Working with any combination of vehicle and tire model in real time, SISTer is a separate process which frees the vehicle model from the computational load associated with evaluating 3D scanned surfaces.
The software, developed by Cruden’s in-house computer scientists, is a flexible package, working with many forms of surface data: LIDAR data represented by a triangular mesh or as a point cloud, OpenCRG files, or smooth splines enhanced with spatial properties. Based on the current wheel-position, -orientation and road surface irregularities, SISTer evaluates contact path deformation for every tire simulation timestep and returns road normal and dynamic application point within less than 2 ms to the tire model.
The use of SISTer is not limited to tire-road interaction; it can also be used for instance to detect collision between the vehicle chassis or race car plank with road surface, or as a ride height estimator for aero models.
Once loaded, SISTer holds the surface data (often tenths of Gb) in memory between simulation sessions if the road route or race track does not change. This is very effective when conducting repeated simulation runs at the same track or route, where loading time is dramatically reduced.

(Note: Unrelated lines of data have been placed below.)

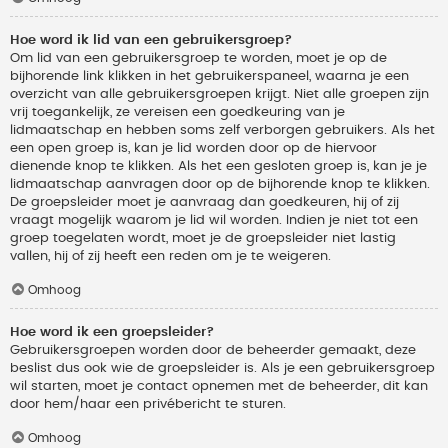
Hoe word ik lid van een gebruikersgroep?
Om lid van een gebruikersgroep te worden, moet je op de
bijhorende link klikken in het gebruikerspaneel, waarna je een
overzicht van alle gebruikersgroepen krijgt. Niet alle groepen zijn
vrij toegankelijk, ze vereisen een goedkeuring van je
lidmaatschap en hebben soms zelf verborgen gebruikers. Als het
een open groep is, kan je lid worden door op de hiervoor
dienende knop te klikken. Als het een gesloten groep is, kan je je
lidmaatschap aanvragen door op de bijhorende knop te klikken.
De groepsleider moet je aanvraag dan goedkeuren, hij of zij
vraagt mogelijk waarom je lid wil worden. Indien je niet tot een
groep toegelaten wordt, moet je de groepsleider niet lastig
vallen, hij of zij heeft een reden om je te weigeren.
Omhoog
Hoe word ik een groepsleider?
Gebruikersgroepen worden door de beheerder gemaakt, deze
beslist dus ook wie de groepsleider is. Als je een gebruikersgroep
wil starten, moet je contact opnemen met de beheerder, dit kan
door hem/haar een privébericht te sturen.
Omhoog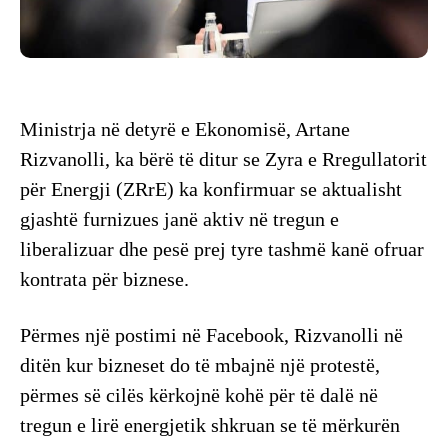
Ministrja në detyrë e Ekonomisë, Artane
Rizvanolli, ka bërë të ditur se Zyra e Rregullatorit
për Energji (ZRrE) ka konfirmuar se aktualisht
gjashtë furnizues janë aktiv në tregun e
liberalizuar dhe pesë prej tyre tashmë kanë ofruar
kontrata për biznese.
Përmes një postimi në Facebook, Rizvanolli në
ditën kur bizneset do të mbajnë një protestë,
përmes së cilës kërkojnë kohë për të dalë në
tregun e lirë energjetik shkruan se të mërkurën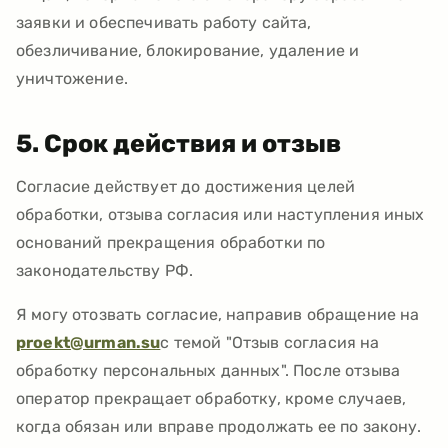
заявки и обеспечивать работу сайта,
обезличивание, блокирование, удаление и
уничтожение.
5. Срок действия и отзыв
Согласие действует до достижения целей
обработки, отзыва согласия или наступления иных
оснований прекращения обработки по
законодательству РФ.
Я могу отозвать согласие, направив обращение на
proekt@urman.su
с темой "Отзыв согласия на
обработку персональных данных". После отзыва
оператор прекращает обработку, кроме случаев,
когда обязан или вправе продолжать ее по закону.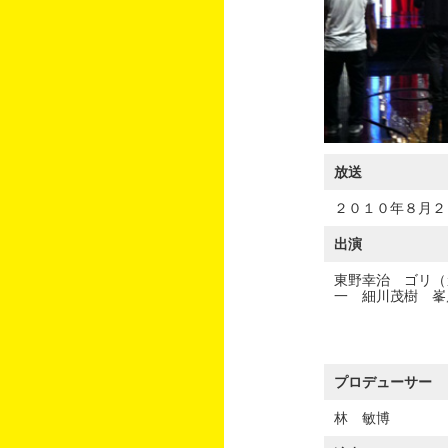
放送
２０１０年８月２
出演
東野幸治 ゴリ（
一 細川茂樹 峯
プロデューサー
林 敏博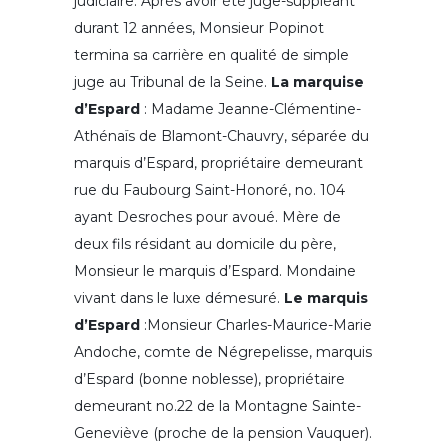
judiciaire. Après avoir été juge-suppléant
durant 12 années, Monsieur Popinot
termina sa carrière en qualité de simple
juge au Tribunal de la Seine.
La marquise
d’Espard
: Madame Jeanne-Clémentine-
Athénaïs de Blamont-Chauvry, séparée du
marquis d’Espard, propriétaire demeurant
rue du Faubourg Saint-Honoré, no. 104
ayant Desroches pour avoué. Mère de
deux fils résidant au domicile du père,
Monsieur le marquis d’Espard. Mondaine
vivant dans le luxe démesuré.
Le marquis
d’Espard
:Monsieur Charles-Maurice-Marie
Andoche, comte de Négrepelisse, marquis
d’Espard (bonne noblesse), propriétaire
demeurant no.22 de la Montagne Sainte-
Geneviève (proche de la pension Vauquer).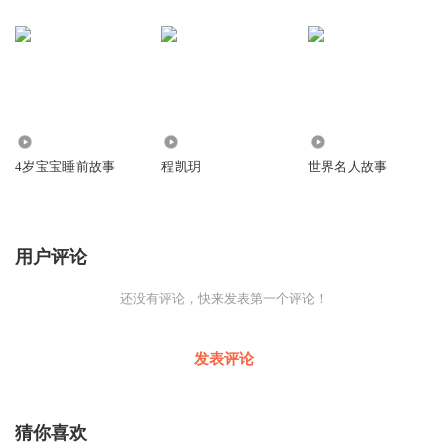
64.05万
100
2790
4岁宝宝睡前故事
程凯玥
世界名人故事
用户评论
还没有评论，快来发表第一个评论！
发表评论
猜你喜欢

“SISTer has been developed as a result of our vehicle dynamics and ride and comfort work with automotive OEMs where higher quality scans and road definition are required, for example, to enable test drivers to get the precise feeling of paint strips leading up to a junction,” explains Nico Kruithof, computer scientist at Cruden.
“Racing drivers will also feel the benefit, at contact with curbs, for example, where relying on single point road contact models results in missing or misinterpreting the available road surface detail. Incorporating the data to the extent required for such a realistic vehicle model, without a package like SISTer, is currently limited due to the computational burden.